* _WHAT TO WORK ON_: Reproduce the text of the data below word for word, leaving out the images.

* _SOURCE MATERIAL_:
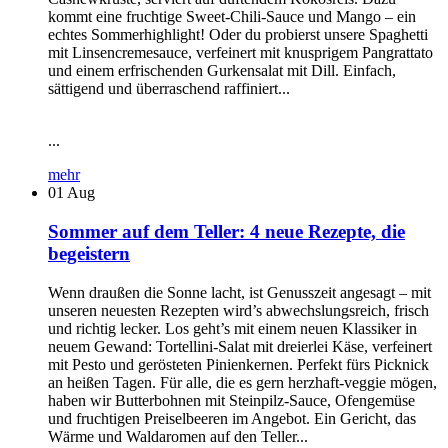
kommt eine fruchtige Sweet-Chili-Sauce und Mango – ein
echtes Sommerhighlight! Oder du probierst unsere Spaghetti
mit Linsencremesauce, verfeinert mit knusprigem Pangrattato
und einem erfrischenden Gurkensalat mit Dill. Einfach,
sättigend und überraschend raffiniert...
...
mehr
01
Aug
Sommer auf dem Teller: 4 neue Rezepte, die
begeistern
Wenn draußen die Sonne lacht, ist Genusszeit angesagt – mit
unseren neuesten Rezepten wird’s abwechslungsreich, frisch
und richtig lecker. Los geht’s mit einem neuen Klassiker in
neuem Gewand: Tortellini-Salat mit dreierlei Käse, verfeinert
mit Pesto und gerösteten Pinienkernen. Perfekt fürs Picknick
an heißen Tagen. Für alle, die es gern herzhaft-veggie mögen,
haben wir Butterbohnen mit Steinpilz-Sauce, Ofengemüse
und fruchtigen Preiselbeeren im Angebot. Ein Gericht, das
Wärme und Waldaromen auf den Teller...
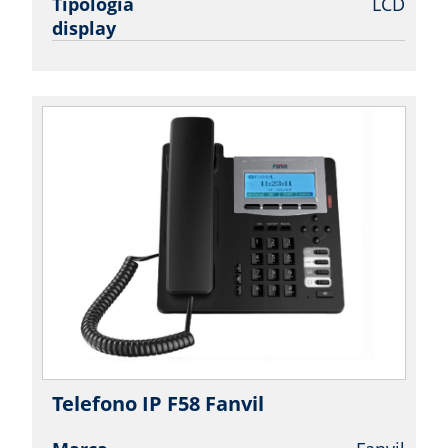
Tipologia
LCD
display
Telefono IP F58 Fanvil
| Fanvil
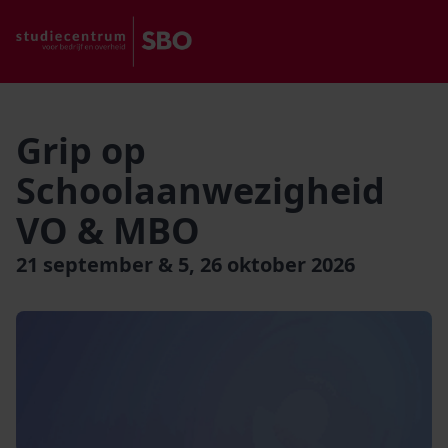
Grip op
Schoolaanwezigheid
VO & MBO
21 september & 5, 26 oktober 2026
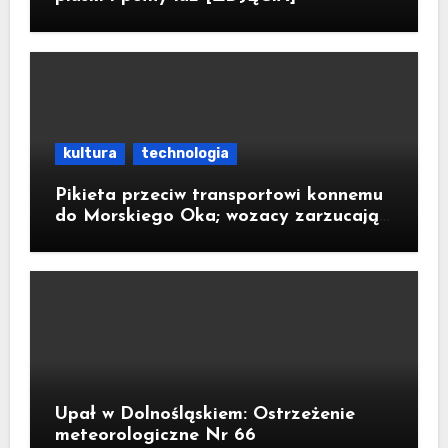
kultura
technologia
Pikieta przeciw transportowi konnemu
do Morskiego Oka; wozacy zarzucają
aktywistom manipulacje
Upał w Dolnośląskiem: Ostrzeżenie
meteorologiczne Nr 66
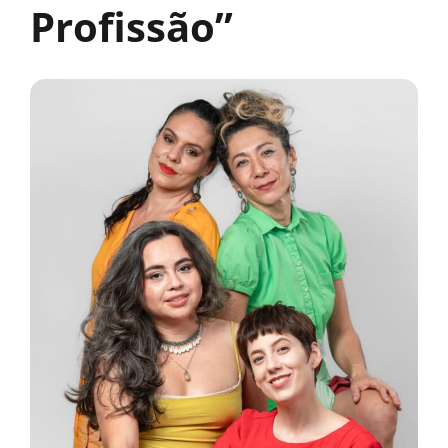
Profissão”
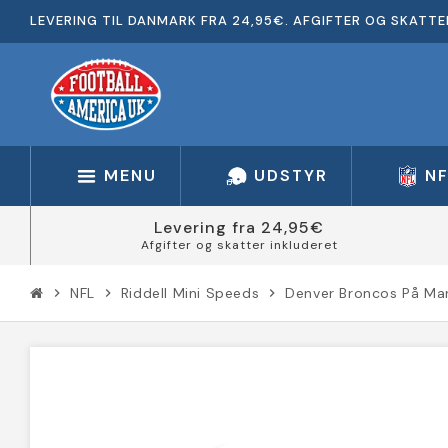
LEVERING TIL DANMARK FRA 24,95€. AFGIFTER OG SKATTE
MENU
UDSTYR
N
Levering fra 24,95€
Afgifter og skatter inkluderet
NFL
Riddell Mini Speeds
Denver Broncos På Mar
chevron_right
chevron_right
chevron_right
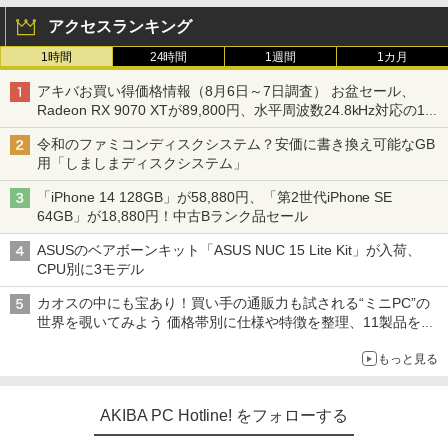
アクセスランキング
1時間
24時間
1週間
1カ月
アキバお買い得価格情報（8月6日～7日調査） お盆セール、
Radeon RX 9070 XTが89,800円、水平周波数24.8kHz対応の17
型モニターが9,801円、暑さ指数連動セール ほか
令和のファミコンディスクシステム？安価に書き換え可能なGB
用「しましまディスクシステム」
「iPhone 14 128GB」が58,880円、「第2世代iPhone SE
64GB」が18,880円！中古Bランク品セール
ASUSのベアボーンキット「ASUS NUC 15 Lite Kit」が入荷、
CPU別に3モデル
カオスの中にも宝あり！買い手の通販力も試される“ミニPC”の
世界を覗いてみよう 価格帯別に仕様や特徴を整理、11製品をピ
ックアップ text by 石川 ひさよし
もっと見る
AKIBA PC Hotline! をフォローする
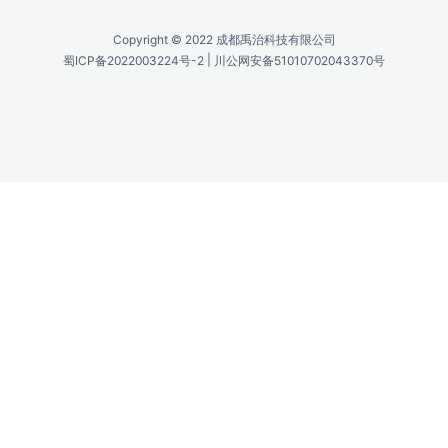
0-1000mA
电流分辨率 /
Current Resolution
1mA
电流步进 /
Current Step
1-50mA
最大电流 /
Maximum Current
10-1000mA
电压范围 /
Voltage Range
0-3V
温度分辨率 /
Temperature Resolution
0.1°C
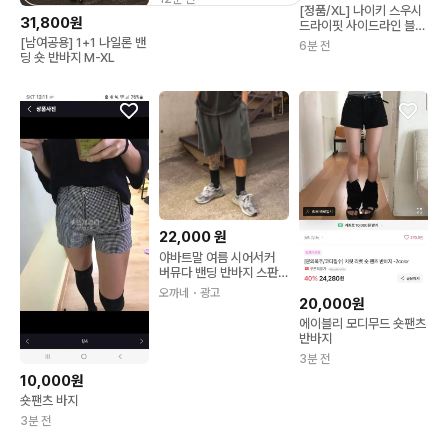
[정품/XL] 나이키 스우시
31,800원
드라이핏 사이드라인 블랙
숏팬츠 반바지
[남여공용] 1+1 나일론 밴
6분 전
딩 숏 반바지 M-XL
22,000
원
야바트말 여름 시어서커
버뮤다 밴딩 반바지 스판
빅사이즈 XL-6XL
오까네
・광고
20,000원
에이블리 모디무드 숏팬츠
반바지
3분 전
10,000원
숏팬츠 바지
3분 전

* _EXERCISE OUTPUT_:
kommt eine fruchtige Sweet-Chili-Sauce und Mango – ein
echtes Sommerhighlight! Oder du probierst unsere Spaghetti
mit Linsencremesauce, verfeinert mit knusprigem Pangrattato
und einem erfrischenden Gurkensalat mit Dill. Einfach,
sättigend und überraschend raffiniert...
...
mehr
01
Aug
Sommer auf dem Teller: 4 neue Rezepte, die
begeistern
Wenn draußen die Sonne lacht, ist Genusszeit angesagt – mit
unseren neuesten Rezepten wird’s abwechslungsreich, frisch
und richtig lecker. Los geht’s mit einem neuen Klassiker in
neuem Gewand: Tortellini-Salat mit dreierlei Käse, verfeinert
mit Pesto und gerösteten Pinienkernen. Perfekt fürs Picknick
an heißen Tagen. Für alle, die es gern herzhaft-veggie mögen,
haben wir Butterbohnen mit Steinpilz-Sauce, Ofengemüse
und fruchtigen Preiselbeeren im Angebot. Ein Gericht, das
Wärme und Waldaromen auf den Teller...
Tipologia
LCD
display
Telefono IP F58 Fanvil
| Fanvil
Grip op
Schoolaanwezigheid
VO & MBO
21 september & 5, 26 oktober 2026
kultura
technologia
Pikieta przeciw transportowi konnemu
do Morskiego Oka; wozacy zarzucają
aktywistom manipulacje
Upał w Dolnośląskiem: Ostrzeżenie
meteorologiczne Nr 66
Profissão”
LEVERING TIL DANMARK FRA 24,95€. AFGIFTER OG SKATTE
MENU
UDSTYR
N
Levering fra 24,95€
Afgifter og skatter inkluderet
NFL
Riddell Mini Speeds
Denver Broncos På Mar
chevron_right
chevron_right
chevron_right
アクセスランキング
1時間
24時間
1週間
1カ月
アキバお買い得価格情報（8月6日～7日調査） お盆セール、
Radeon RX 9070 XTが89,800円、水平周波数24.8kHz対応の17
型モニターが9,801円、暑さ指数連動セール ほか
令和のファミコンディスクシステム？安価に書き換え可能なGB
用「しましまディスクシステム」
「iPhone 14 128GB」が58,880円、「第2世代iPhone SE
64GB」が18,880円！中古Bランク品セール
ASUSのベアボーンキット「ASUS NUC 15 Lite Kit」が入荷、
CPU別に3モデル
カオスの中にも宝あり！買い手の通販力も試される“ミニPC”の
世界を覗いてみよう 価格帯別に仕様や特徴を整理、11製品をピ
ックアップ text by 石川 ひさよし
もっと見る
AKIBA PC Hotline! をフォローする
0-1000mA
电流分辨率 /
Current Resolution
1mA
电流步进 /
Current Step
1-50mA
最大电流 /
Maximum Current
10-1000mA
电压范围 /
Voltage Range
0-3V
温度分辨率 /
Temperature Resolution
0.1°C
[정품/XL] 나이키 스우시
31,800원
드라이핏 사이드라인 블랙
숏팬츠 반바지
[남여공용] 1+1 나일론 밴
6분 전
딩 숏 반바지 M-XL
22,000
원
야바트말 여름 시어서커
버뮤다 밴딩 반바지 스판
빅사이즈 XL-6XL
오까네
・광고
20,000원
에이블리 모디무드 숏팬츠
반바지
3분 전
10,000원
숏팬츠 바지
3분 전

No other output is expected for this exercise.